ASSIGNMENT:
Search the records for "بناء". Report every line where it occurs.

INPUT RECORDS:
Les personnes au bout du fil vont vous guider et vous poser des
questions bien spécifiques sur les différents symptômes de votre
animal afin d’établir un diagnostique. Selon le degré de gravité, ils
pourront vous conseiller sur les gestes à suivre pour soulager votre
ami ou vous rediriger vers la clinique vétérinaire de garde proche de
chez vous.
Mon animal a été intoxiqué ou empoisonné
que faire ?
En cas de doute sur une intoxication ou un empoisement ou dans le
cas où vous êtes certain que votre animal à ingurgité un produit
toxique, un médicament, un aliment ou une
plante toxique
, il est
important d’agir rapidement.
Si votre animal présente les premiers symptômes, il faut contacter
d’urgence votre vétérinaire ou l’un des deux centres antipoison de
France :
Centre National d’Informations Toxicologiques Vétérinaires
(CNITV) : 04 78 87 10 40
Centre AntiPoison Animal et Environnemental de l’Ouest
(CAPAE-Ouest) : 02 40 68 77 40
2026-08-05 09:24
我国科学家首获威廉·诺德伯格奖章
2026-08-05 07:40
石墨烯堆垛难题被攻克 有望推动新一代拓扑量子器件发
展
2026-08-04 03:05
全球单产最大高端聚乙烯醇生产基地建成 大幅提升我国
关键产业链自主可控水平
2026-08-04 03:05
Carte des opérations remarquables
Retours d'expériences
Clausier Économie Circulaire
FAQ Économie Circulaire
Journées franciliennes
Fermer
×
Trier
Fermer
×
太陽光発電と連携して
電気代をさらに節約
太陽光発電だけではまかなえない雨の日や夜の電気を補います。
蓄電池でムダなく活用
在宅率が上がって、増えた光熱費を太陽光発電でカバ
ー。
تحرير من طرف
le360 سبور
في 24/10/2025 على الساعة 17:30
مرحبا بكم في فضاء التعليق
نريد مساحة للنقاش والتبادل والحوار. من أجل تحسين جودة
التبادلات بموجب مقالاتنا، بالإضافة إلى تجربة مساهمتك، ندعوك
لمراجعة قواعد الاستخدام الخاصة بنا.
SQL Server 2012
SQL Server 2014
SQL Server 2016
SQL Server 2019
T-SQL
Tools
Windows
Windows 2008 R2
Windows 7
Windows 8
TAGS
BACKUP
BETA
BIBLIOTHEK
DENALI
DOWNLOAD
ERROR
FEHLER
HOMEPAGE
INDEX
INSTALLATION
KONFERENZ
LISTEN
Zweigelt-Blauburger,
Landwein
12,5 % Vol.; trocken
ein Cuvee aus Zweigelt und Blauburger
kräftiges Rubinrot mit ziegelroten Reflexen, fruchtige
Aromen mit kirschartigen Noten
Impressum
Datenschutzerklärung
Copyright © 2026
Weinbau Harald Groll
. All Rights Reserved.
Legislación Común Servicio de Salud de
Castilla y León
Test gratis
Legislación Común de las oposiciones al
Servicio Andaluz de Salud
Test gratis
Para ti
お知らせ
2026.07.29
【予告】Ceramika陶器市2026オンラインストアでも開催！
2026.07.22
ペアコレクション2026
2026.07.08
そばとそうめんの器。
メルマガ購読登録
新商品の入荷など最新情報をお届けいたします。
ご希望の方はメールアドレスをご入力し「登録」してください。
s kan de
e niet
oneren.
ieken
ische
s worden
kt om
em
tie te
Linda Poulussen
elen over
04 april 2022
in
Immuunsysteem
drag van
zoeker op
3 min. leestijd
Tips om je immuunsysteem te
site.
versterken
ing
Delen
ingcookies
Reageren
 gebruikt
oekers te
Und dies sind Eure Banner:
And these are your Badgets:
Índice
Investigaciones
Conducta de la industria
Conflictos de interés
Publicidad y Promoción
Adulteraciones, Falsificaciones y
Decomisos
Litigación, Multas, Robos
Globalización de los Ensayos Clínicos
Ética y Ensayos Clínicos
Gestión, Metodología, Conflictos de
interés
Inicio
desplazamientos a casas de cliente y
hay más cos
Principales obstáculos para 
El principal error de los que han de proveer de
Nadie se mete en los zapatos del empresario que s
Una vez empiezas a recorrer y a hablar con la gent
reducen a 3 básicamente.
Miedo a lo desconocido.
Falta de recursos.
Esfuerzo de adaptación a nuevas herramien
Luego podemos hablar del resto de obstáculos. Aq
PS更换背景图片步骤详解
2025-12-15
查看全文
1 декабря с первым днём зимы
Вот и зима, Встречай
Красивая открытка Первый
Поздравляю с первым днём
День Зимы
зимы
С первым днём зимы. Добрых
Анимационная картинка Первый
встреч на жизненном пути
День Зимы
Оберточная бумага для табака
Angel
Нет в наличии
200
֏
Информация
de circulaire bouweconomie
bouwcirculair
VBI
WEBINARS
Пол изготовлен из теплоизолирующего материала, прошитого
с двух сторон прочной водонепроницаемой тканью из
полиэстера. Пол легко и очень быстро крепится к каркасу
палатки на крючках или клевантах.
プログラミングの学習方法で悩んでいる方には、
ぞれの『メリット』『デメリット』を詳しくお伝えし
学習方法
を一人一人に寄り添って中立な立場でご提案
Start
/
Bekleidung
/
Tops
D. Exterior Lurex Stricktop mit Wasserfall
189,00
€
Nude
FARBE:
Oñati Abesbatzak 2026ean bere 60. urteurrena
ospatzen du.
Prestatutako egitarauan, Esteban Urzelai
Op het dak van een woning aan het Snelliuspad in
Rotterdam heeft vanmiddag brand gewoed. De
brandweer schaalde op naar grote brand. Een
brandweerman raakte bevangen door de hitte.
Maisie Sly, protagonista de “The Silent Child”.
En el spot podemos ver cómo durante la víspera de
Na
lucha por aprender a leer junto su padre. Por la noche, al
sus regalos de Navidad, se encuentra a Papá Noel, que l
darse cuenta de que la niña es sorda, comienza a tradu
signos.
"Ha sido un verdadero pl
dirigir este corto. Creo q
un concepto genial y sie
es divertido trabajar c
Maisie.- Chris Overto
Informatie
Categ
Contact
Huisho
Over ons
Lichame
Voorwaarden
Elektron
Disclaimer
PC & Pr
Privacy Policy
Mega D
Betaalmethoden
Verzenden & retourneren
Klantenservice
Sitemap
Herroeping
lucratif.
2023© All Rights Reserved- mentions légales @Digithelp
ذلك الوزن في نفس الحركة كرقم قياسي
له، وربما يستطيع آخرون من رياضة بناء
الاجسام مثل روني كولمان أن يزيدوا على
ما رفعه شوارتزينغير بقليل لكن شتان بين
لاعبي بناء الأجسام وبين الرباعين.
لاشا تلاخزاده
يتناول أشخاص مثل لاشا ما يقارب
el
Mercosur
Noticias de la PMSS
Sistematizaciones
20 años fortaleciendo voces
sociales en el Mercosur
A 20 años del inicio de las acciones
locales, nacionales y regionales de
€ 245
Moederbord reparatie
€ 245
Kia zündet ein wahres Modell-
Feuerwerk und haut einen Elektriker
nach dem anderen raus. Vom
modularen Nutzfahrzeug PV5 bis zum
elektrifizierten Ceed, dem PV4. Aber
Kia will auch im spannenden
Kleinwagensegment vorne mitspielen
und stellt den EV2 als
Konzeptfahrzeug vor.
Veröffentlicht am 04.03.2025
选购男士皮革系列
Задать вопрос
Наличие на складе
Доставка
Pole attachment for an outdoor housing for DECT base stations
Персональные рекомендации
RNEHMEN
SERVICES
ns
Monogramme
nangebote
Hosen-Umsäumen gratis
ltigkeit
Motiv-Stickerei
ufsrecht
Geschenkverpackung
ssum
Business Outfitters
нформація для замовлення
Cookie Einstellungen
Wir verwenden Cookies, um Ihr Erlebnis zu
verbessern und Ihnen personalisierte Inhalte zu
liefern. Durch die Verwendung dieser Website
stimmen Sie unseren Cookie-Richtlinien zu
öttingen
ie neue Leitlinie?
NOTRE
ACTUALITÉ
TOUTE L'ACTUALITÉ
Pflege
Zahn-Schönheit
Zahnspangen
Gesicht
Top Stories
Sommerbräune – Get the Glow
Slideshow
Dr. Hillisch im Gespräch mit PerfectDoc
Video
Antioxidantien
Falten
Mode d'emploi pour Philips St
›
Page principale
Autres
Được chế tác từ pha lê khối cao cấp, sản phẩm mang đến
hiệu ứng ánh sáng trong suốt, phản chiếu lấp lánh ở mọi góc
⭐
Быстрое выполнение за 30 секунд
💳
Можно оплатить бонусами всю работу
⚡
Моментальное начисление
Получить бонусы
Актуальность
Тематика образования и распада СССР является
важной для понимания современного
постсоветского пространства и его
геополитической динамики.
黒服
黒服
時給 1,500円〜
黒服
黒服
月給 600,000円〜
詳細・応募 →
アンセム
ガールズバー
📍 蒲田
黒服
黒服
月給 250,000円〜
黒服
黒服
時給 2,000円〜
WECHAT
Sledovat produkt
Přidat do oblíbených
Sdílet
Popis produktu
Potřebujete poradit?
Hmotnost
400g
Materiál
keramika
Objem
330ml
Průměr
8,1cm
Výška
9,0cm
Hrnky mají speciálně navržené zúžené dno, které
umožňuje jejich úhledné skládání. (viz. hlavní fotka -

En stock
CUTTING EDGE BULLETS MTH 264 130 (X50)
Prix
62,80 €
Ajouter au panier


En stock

TASK RESPONSE:
له، وربما يستطيع آخرون من رياضة بناء
لاعبي بناء الأجسام وبين الرباعين.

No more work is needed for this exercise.